-------- Dataset
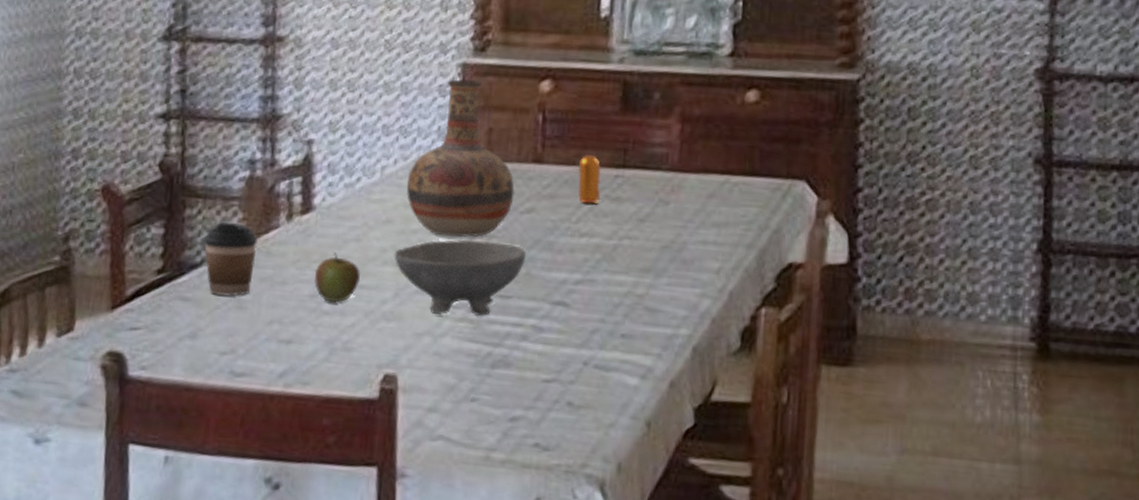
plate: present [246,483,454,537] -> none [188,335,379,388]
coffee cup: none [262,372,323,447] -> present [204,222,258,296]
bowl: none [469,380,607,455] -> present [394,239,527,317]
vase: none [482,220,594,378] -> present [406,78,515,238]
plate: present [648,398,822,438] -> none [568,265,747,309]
----------------
What is being asked
Print every line above exactly. Leave the pictures out.

Written reply
plate: present [246,483,454,537] -> none [188,335,379,388]
coffee cup: none [262,372,323,447] -> present [204,222,258,296]
bowl: none [469,380,607,455] -> present [394,239,527,317]
vase: none [482,220,594,378] -> present [406,78,515,238]
plate: present [648,398,822,438] -> none [568,265,747,309]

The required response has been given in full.